Fawehinmi thought to end the military and introduce his idea of democracy. He also wanted a platform for the masses to seek political and even economic freedom.
The party was popular and recognised as a possible source of liberation for Nigeria, mostly among the poor who became members of the party .
He was arrested for daring to form a political party that defied a military order and blatantly rejected the Abacha transition programmes that he described as illegal, immoral and unconstitutional.
The arrest did not deter Fawehinmi, as he was discharged and acquitted from court, he and other members of his party staged a huge protest commencing from the court.
It had not been his first arrest anyways, he had been arrested, detained, charged to court too many times — all of 40 times — to be fazed.

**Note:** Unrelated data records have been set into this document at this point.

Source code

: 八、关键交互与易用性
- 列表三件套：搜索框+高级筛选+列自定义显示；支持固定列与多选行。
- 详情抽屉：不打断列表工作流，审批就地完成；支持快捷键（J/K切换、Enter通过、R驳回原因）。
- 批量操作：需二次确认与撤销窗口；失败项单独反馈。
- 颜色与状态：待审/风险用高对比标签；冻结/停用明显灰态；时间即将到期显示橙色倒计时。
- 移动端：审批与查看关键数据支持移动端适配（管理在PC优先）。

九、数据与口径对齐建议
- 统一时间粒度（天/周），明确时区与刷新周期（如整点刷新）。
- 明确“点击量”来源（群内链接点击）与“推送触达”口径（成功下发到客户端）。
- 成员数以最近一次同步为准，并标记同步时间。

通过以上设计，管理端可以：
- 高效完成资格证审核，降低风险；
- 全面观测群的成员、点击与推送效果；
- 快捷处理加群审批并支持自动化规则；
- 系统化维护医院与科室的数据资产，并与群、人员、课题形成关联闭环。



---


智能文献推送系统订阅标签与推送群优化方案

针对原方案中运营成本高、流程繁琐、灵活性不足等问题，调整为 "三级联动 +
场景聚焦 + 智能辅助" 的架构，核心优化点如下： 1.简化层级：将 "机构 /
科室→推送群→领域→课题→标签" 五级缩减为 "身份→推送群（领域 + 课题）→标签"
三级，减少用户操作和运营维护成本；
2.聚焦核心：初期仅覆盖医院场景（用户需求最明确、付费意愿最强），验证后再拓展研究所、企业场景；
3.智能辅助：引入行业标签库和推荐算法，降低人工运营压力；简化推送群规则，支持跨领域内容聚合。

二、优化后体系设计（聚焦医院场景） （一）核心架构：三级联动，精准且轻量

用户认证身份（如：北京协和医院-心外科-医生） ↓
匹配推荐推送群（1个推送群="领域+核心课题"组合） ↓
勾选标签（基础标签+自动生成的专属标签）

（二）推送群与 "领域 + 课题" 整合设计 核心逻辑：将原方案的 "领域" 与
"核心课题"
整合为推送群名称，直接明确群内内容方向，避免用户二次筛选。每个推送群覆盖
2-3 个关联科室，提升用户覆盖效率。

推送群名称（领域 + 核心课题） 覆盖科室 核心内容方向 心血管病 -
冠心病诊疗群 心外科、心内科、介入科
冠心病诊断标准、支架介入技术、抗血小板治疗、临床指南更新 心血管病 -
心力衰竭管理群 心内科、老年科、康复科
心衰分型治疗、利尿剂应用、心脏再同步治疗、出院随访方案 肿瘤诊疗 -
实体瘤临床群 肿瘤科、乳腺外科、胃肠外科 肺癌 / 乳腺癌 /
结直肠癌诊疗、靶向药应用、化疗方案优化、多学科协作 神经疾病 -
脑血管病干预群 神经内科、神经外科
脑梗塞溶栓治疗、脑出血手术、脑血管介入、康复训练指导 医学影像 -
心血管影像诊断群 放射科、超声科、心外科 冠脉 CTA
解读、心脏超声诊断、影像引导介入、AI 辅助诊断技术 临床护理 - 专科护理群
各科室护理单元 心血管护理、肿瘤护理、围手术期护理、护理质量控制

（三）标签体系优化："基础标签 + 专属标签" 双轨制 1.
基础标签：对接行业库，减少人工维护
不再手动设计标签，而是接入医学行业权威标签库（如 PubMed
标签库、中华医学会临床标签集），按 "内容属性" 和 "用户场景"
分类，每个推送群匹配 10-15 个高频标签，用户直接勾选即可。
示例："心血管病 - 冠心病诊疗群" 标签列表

To prevent him from travelling, his international passport was seized seven times, his residence and chambers ransacked 16 times, while he was assaulted six times.
Fawehinmi rejected the national honour, Order of the Federal Republic (OFR), in 2008 — one year before his death. He was protesting Nigeria’s bad governance.
He was a man of many parts. He wrote, published, founded the Nigerian law weekly reports and was a philanthropist who offered scholarships to over 800 students. He was admired by many and fought many battles on behalf of the masses.
But on September 5, 2009, at the age of 71, the curtains fell for Fawehinmi; he gave in to a fatal bout of cancer he had been battling for two years. Fawehinmi attributed his cancer to his many arrests and imprisonment.
The curtains also fell for a lot of his admirers and workers after, even in death, Gani Fawehinmi still courted controversy, ordering the closure of his chambers in Lagos. On January 15, 2011, as his will instructed, his chambers was shut.